■ **Transcribed page contents**:
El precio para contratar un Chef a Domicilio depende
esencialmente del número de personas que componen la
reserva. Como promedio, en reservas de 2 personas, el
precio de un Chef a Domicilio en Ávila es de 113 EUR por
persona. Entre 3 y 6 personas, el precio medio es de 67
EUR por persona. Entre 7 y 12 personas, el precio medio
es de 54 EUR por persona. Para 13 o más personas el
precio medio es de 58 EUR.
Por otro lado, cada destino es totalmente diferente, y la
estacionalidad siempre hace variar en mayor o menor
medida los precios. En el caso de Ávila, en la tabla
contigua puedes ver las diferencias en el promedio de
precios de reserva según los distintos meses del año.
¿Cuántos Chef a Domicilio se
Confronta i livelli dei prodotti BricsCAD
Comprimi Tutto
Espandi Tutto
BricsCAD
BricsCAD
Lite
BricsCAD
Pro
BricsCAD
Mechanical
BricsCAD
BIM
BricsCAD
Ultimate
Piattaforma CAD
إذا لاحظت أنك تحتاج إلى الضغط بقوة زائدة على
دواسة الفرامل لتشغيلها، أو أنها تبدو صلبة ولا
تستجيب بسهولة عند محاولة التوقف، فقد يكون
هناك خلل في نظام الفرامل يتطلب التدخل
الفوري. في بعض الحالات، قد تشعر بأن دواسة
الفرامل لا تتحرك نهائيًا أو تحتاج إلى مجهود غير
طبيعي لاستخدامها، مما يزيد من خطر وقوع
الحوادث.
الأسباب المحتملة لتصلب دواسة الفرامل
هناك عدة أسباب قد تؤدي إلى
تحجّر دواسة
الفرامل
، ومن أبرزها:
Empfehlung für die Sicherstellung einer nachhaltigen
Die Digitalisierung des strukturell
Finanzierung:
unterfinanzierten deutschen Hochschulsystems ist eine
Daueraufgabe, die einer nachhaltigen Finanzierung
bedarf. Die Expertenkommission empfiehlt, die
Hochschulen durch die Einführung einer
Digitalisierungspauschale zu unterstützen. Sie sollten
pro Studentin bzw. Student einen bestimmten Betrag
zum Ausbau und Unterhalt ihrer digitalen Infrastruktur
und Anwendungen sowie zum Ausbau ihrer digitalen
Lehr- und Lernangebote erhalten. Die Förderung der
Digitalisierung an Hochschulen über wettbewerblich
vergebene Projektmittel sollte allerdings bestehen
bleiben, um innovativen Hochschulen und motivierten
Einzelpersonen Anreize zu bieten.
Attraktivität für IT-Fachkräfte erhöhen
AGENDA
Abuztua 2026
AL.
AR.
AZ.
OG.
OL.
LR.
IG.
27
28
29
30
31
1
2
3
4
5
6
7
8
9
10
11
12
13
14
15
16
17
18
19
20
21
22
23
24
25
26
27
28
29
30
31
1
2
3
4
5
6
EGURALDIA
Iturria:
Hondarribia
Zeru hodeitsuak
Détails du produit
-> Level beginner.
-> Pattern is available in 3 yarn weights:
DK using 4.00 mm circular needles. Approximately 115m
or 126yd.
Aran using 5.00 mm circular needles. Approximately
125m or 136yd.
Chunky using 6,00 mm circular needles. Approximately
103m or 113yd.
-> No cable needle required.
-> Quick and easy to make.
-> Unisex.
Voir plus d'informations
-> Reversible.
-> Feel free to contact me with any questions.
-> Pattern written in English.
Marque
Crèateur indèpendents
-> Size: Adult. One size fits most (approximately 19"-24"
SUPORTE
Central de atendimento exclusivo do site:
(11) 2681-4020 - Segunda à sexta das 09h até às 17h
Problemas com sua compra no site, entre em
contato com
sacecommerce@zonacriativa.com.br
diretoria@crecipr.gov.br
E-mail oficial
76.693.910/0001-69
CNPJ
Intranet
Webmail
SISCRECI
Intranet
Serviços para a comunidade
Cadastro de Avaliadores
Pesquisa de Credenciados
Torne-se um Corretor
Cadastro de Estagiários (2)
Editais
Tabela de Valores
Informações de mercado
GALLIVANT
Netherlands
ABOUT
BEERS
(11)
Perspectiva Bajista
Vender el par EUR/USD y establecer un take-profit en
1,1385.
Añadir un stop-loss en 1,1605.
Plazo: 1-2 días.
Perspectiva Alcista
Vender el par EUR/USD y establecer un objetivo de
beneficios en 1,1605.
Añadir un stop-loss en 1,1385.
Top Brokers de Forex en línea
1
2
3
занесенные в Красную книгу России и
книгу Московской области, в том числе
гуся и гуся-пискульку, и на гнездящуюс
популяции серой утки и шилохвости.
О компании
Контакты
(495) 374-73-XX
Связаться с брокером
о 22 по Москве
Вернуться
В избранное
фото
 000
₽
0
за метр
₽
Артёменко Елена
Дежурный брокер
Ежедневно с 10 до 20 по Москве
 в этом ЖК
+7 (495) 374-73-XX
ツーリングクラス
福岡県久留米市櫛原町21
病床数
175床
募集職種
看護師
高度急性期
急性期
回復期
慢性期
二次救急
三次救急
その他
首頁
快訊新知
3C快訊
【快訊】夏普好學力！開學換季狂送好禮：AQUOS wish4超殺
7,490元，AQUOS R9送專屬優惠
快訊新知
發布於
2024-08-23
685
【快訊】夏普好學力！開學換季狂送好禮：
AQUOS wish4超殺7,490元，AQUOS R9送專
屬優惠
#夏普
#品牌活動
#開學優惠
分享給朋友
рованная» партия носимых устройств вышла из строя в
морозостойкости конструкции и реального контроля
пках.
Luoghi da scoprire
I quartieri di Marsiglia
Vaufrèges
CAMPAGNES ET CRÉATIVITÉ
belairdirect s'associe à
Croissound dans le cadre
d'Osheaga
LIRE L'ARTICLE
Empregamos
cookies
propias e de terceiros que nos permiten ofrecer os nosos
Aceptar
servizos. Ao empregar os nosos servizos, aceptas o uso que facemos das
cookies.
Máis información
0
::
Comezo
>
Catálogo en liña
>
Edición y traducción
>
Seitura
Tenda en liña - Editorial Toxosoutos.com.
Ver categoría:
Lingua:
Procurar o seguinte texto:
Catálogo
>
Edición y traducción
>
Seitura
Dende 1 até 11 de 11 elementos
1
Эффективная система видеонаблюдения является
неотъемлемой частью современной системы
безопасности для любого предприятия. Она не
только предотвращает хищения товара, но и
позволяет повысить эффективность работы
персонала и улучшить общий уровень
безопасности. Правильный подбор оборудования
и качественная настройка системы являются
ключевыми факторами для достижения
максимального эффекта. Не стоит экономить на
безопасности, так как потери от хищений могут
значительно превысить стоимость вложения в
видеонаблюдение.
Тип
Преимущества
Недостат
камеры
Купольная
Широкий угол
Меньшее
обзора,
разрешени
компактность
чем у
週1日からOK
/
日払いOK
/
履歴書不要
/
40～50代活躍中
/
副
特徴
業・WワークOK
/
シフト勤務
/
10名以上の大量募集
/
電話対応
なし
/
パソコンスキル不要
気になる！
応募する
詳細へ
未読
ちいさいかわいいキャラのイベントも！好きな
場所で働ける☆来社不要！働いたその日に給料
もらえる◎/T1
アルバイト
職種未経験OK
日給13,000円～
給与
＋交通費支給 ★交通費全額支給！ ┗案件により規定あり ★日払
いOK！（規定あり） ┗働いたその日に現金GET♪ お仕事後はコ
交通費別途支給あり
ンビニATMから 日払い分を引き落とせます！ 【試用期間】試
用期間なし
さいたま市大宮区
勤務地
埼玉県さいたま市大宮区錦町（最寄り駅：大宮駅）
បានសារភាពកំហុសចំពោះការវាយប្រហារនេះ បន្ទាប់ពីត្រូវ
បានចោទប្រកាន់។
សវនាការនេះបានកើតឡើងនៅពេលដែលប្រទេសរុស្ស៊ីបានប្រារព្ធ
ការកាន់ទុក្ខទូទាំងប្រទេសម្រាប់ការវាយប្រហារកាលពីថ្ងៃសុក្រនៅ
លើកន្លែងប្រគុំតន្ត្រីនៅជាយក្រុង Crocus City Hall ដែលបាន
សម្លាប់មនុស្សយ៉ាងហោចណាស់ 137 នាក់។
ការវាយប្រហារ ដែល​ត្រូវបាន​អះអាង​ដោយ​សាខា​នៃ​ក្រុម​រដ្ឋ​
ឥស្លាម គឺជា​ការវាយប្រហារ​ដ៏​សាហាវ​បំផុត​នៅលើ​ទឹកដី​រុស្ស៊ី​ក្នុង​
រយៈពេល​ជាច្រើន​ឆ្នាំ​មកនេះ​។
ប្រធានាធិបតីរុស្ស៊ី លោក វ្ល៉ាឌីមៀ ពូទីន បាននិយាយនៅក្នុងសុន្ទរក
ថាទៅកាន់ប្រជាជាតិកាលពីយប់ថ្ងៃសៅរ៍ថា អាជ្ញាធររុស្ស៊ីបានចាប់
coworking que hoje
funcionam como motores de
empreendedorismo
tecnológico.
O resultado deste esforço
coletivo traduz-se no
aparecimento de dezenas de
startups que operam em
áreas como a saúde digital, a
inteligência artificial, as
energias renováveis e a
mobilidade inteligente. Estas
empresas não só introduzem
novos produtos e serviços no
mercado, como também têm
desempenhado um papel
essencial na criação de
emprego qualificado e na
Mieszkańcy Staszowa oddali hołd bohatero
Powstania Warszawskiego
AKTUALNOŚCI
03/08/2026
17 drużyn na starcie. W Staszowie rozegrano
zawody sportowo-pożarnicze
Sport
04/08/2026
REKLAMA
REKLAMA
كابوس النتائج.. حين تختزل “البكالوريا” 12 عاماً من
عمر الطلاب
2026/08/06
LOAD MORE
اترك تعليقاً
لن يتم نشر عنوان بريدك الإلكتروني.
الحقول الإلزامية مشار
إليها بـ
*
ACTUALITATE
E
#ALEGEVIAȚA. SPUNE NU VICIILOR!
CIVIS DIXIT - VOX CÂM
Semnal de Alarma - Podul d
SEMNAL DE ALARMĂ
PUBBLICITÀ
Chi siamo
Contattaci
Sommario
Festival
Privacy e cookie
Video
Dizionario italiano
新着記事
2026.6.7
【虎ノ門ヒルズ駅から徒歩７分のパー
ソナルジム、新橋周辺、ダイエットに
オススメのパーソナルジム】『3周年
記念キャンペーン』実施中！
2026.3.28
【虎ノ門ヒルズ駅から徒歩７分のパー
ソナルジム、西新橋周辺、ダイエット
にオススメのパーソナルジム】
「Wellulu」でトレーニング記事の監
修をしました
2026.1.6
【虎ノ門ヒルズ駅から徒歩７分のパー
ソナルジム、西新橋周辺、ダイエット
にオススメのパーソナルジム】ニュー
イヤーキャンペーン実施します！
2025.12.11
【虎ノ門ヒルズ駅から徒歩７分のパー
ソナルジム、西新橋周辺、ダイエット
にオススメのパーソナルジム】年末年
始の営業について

■ **TASK INSTRUCTIONS**: Output the lines as a numbered list, beginning with the first line of the rows and stopping after the line that contains "persona. Entre 3". Leave out any blank lines.

■ **WRITTEN SOLUTION**:
1. El precio para contratar un Chef a Domicilio depende
2. esencialmente del número de personas que componen la
3. reserva. Como promedio, en reservas de 2 personas, el
4. precio de un Chef a Domicilio en Ávila es de 113 EUR por
5. persona. Entre 3 y 6 personas, el precio medio es de 67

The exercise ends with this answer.